## SOURCE DATA

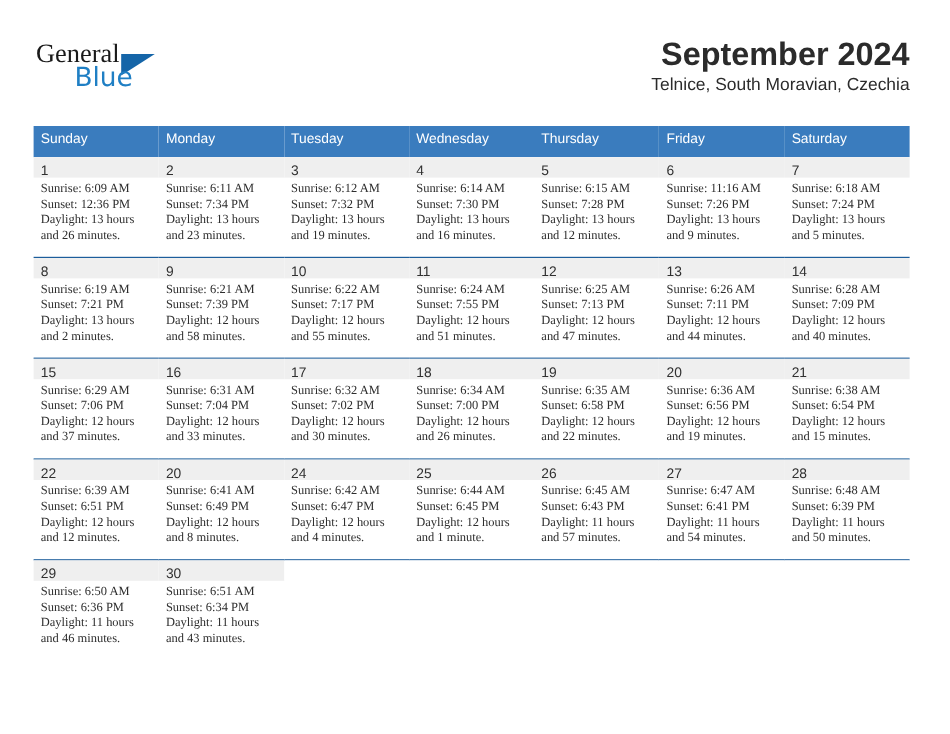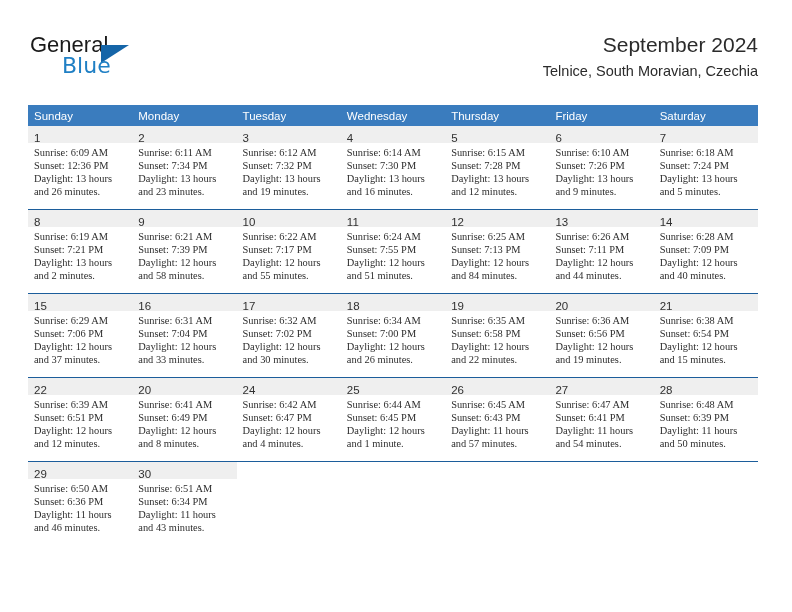"General" .brand-general { font-family: Liberation Sans, sans-serif -> Liberation Serif, serif }
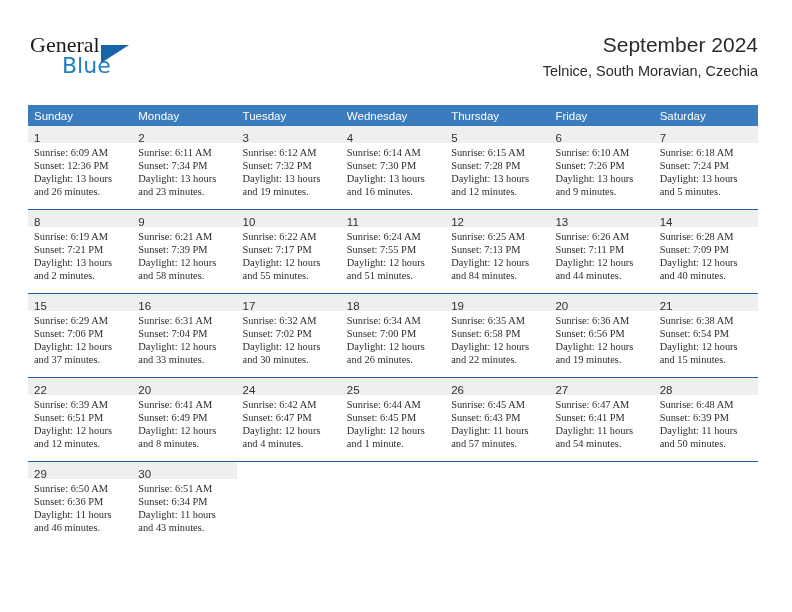"September 2024" .month-title { font-size: 21px -> 27px; font-weight: 400 -> 700 }
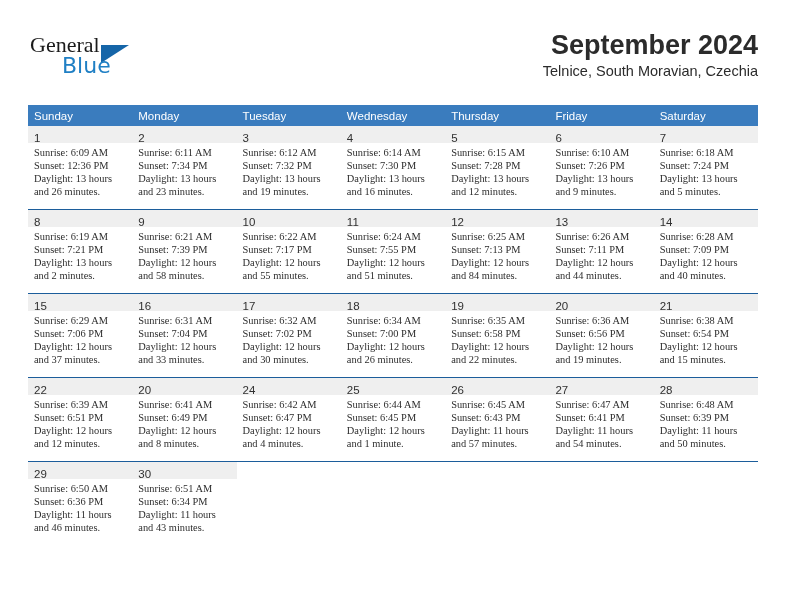"Sunday" .calendar th { padding: 5px 0 4px 6px -> 5px 0 9px 6px }
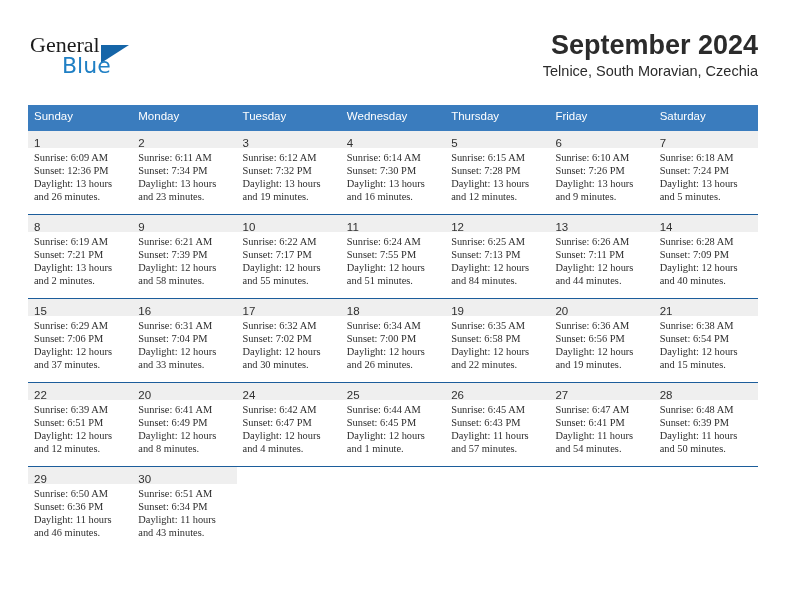"Sunrise: 6:10 AM" div { text: 6:10 -> 11:16 }
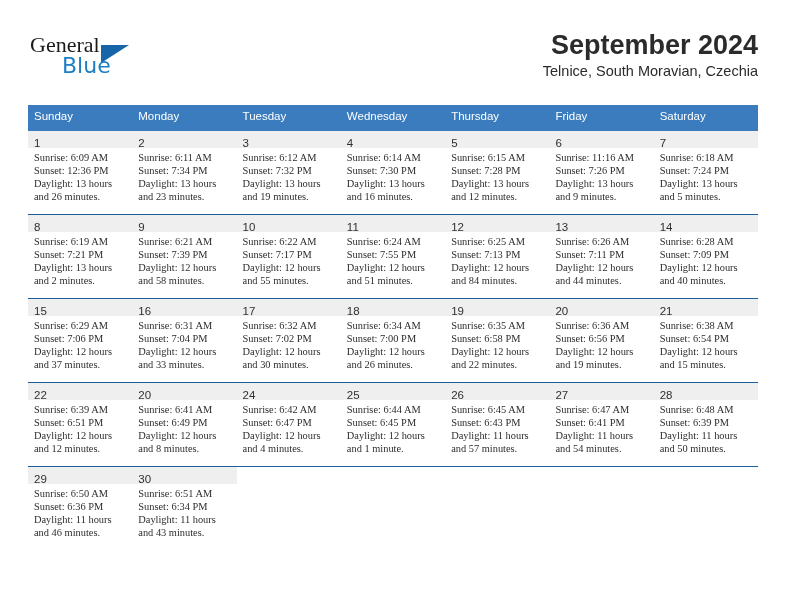"and 84 minutes." div { text: 84 -> 47 }
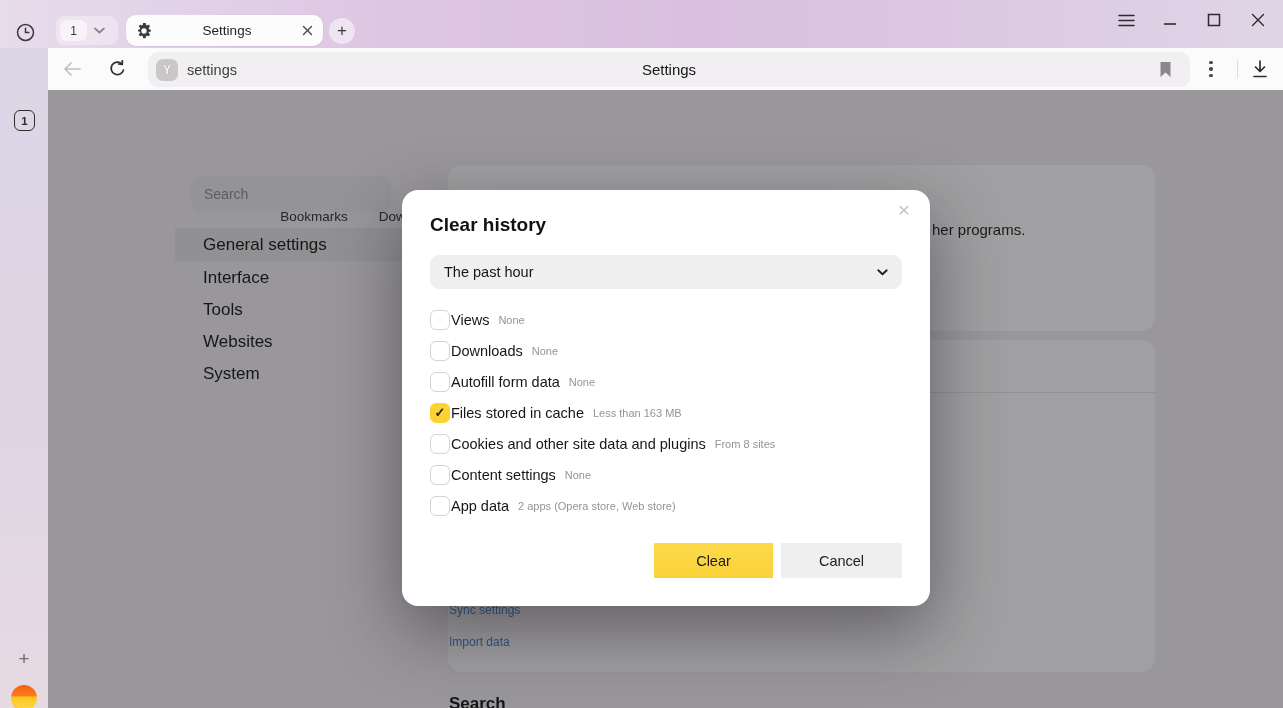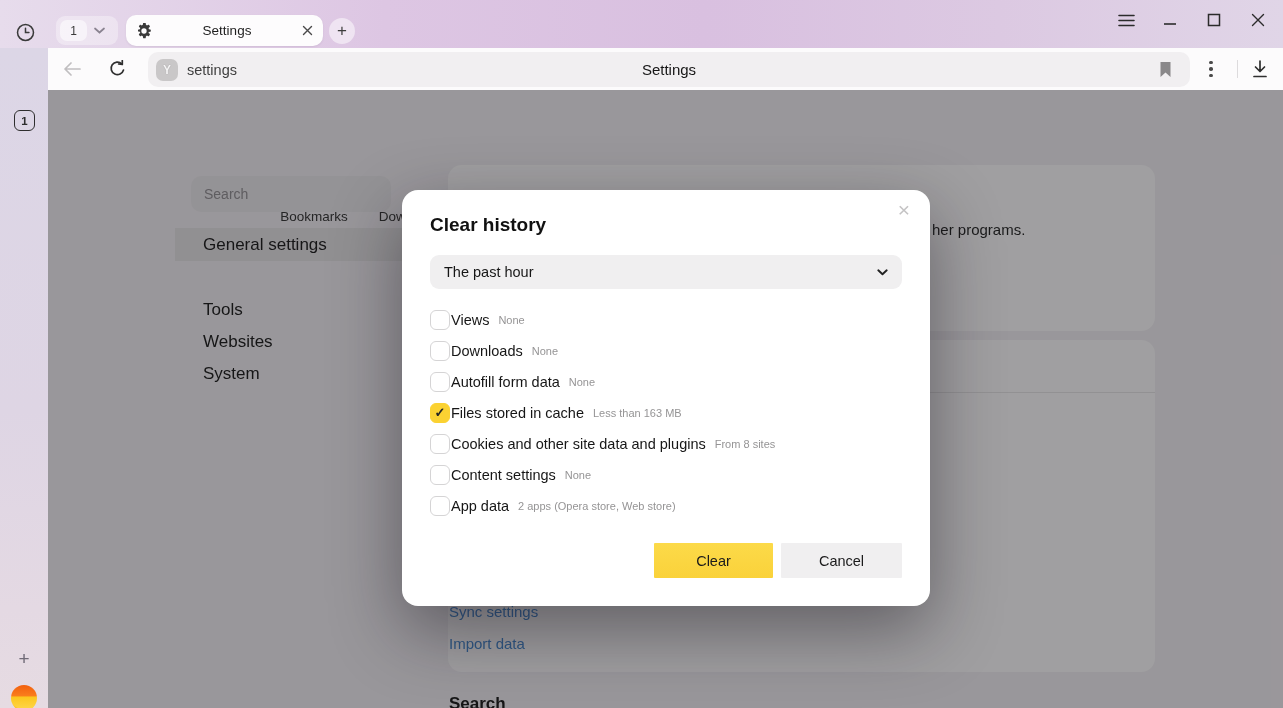"Interface" div.menu-item { html: none -> <div>Interface</div> }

## REQUIRED WORK
All of the entries above are to be written out exactly, with no pictures.

## ANSWER TO THIS TASK
"General" .brand-general { font-family: Liberation Sans, sans-serif -> Liberation Serif, serif }
"September 2024" .month-title { font-size: 21px -> 27px; font-weight: 400 -> 700 }
"Sunday" .calendar th { padding: 5px 0 4px 6px -> 5px 0 9px 6px }
"Sunrise: 6:10 AM" div { text: 6:10 -> 11:16 }
"and 84 minutes." div { text: 84 -> 47 }
"Interface" div.menu-item { html: none -> <div>Interface</div> }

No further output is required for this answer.